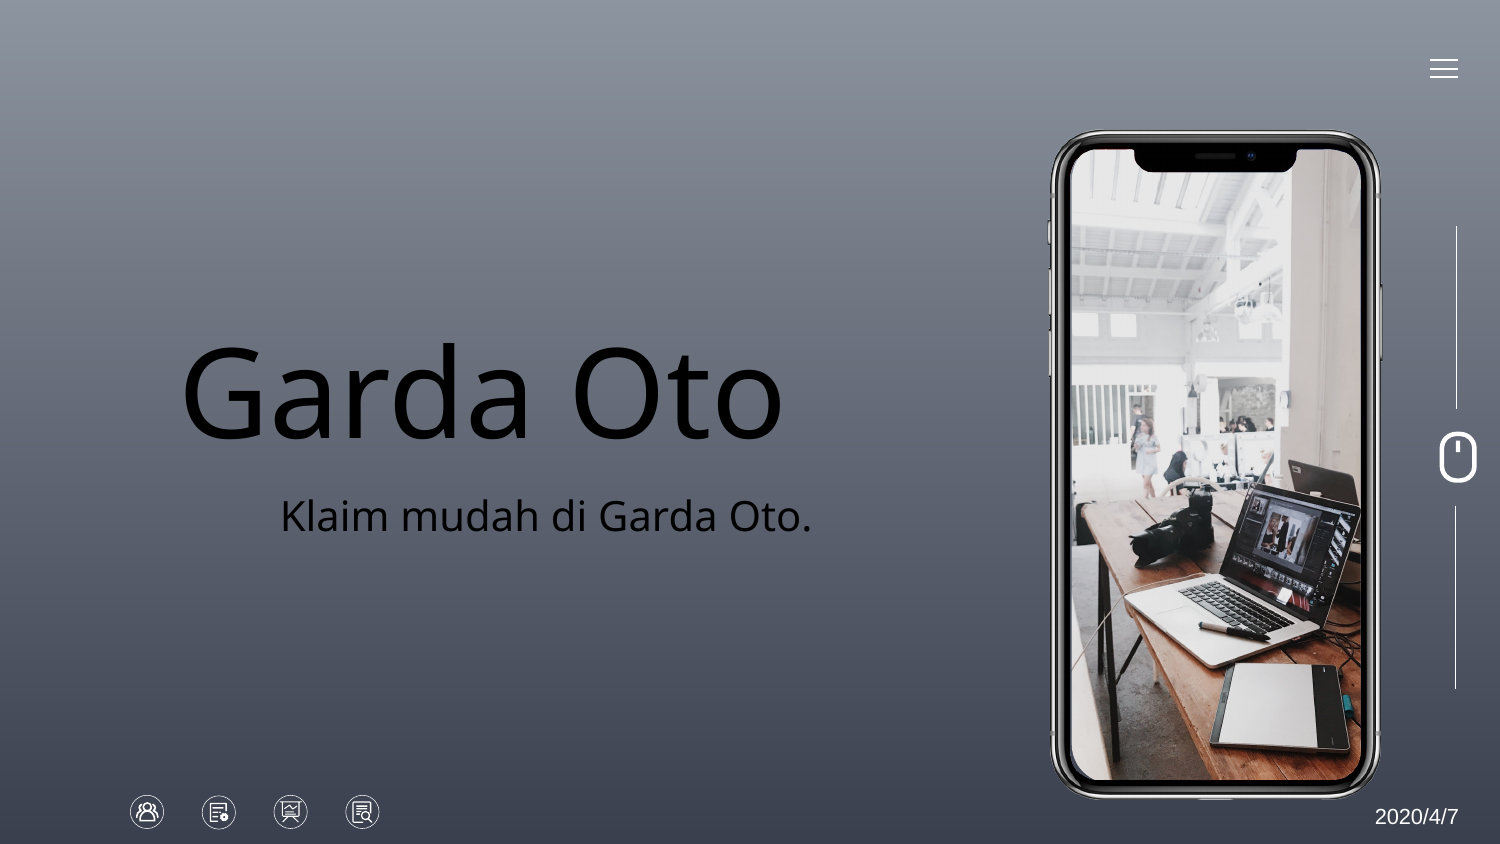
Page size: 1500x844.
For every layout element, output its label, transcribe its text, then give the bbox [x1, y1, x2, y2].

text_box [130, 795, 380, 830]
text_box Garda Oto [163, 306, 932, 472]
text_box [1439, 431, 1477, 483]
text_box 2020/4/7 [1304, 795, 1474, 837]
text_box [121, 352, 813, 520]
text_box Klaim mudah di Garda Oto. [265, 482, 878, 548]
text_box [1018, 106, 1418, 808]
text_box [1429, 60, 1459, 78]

What you need to do:
Copy the listing exactly. Leave the pictures out.

Task answer:
Page size: 1500x844.
For every layout element, output its label, transcribe its text, then give the bbox [x1, y1, x2, y2].

text_box [130, 795, 380, 830]
text_box Garda Oto [163, 306, 932, 472]
text_box [1439, 431, 1477, 483]
text_box 2020/4/7 [1304, 795, 1474, 837]
text_box [121, 352, 813, 520]
text_box Klaim mudah di Garda Oto. [265, 482, 878, 548]
text_box [1018, 106, 1418, 808]
text_box [1429, 60, 1459, 78]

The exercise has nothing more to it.